*What is being asked*
Rewrite the data below with every "Upper Morehead c/d" changed to "Upper Morehead" and everything else left as it is. Leave the pictures out of your answer.

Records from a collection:
§ §

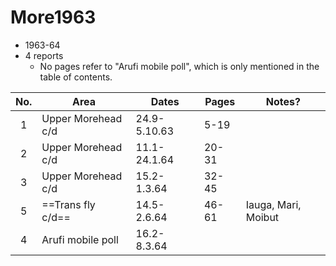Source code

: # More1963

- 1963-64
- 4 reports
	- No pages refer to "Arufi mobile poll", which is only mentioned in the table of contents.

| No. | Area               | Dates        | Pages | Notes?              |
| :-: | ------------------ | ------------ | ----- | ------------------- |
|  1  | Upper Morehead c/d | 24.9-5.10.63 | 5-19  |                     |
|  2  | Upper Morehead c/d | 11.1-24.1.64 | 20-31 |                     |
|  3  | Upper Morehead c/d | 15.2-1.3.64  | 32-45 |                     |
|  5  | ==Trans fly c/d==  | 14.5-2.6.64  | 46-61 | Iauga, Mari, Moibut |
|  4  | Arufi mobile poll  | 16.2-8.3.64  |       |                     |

§ §

*Solved exercise*
Source code

: # More1963

- 1963-64
- 4 reports
	- No pages refer to "Arufi mobile poll", which is only mentioned in the table of contents.

| No. | Area               | Dates        | Pages | Notes?              |
| :-: | ------------------ | ------------ | ----- | ------------------- |
|  1  | Upper Morehead | 24.9-5.10.63 | 5-19  |                     |
|  2  | Upper Morehead | 11.1-24.1.64 | 20-31 |                     |
|  3  | Upper Morehead | 15.2-1.3.64  | 32-45 |                     |
|  5  | ==Trans fly c/d==  | 14.5-2.6.64  | 46-61 | Iauga, Mari, Moibut |
|  4  | Arufi mobile poll  | 16.2-8.3.64  |       |                     |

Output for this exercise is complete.